• [PROBLEM DESCRIPTION]: Once you reach the line that holds "Четвъртък, 6 Август 2026 19:25" in the listing below, output it and every line after it through the line that holds "учебни заведения.", word for word.

== SOURCE DATA

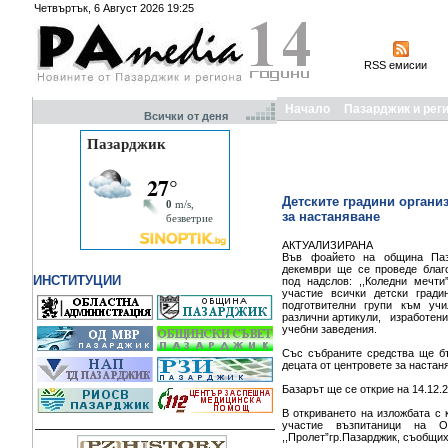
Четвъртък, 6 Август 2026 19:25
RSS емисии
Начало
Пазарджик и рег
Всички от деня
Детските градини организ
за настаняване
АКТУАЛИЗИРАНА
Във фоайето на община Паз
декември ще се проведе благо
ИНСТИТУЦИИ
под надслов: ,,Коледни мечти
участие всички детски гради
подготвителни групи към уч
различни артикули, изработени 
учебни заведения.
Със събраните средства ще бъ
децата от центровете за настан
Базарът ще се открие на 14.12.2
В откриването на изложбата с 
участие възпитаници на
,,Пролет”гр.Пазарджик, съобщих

====
== SOURCE DATA

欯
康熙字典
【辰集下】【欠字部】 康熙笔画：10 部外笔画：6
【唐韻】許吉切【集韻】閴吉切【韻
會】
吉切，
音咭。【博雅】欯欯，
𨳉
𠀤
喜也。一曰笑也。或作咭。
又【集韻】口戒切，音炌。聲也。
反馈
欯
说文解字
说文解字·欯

====

• [PROBLEM SOLUTION]:
Четвъртък, 6 Август 2026 19:25
RSS емисии
Начало
Пазарджик и рег
Всички от деня
Детските градини организ
за настаняване
АКТУАЛИЗИРАНА
Във фоайето на община Паз
декември ще се проведе благо
ИНСТИТУЦИИ
под надслов: ,,Коледни мечти
участие всички детски гради
подготвителни групи към уч
различни артикули, изработени 
учебни заведения.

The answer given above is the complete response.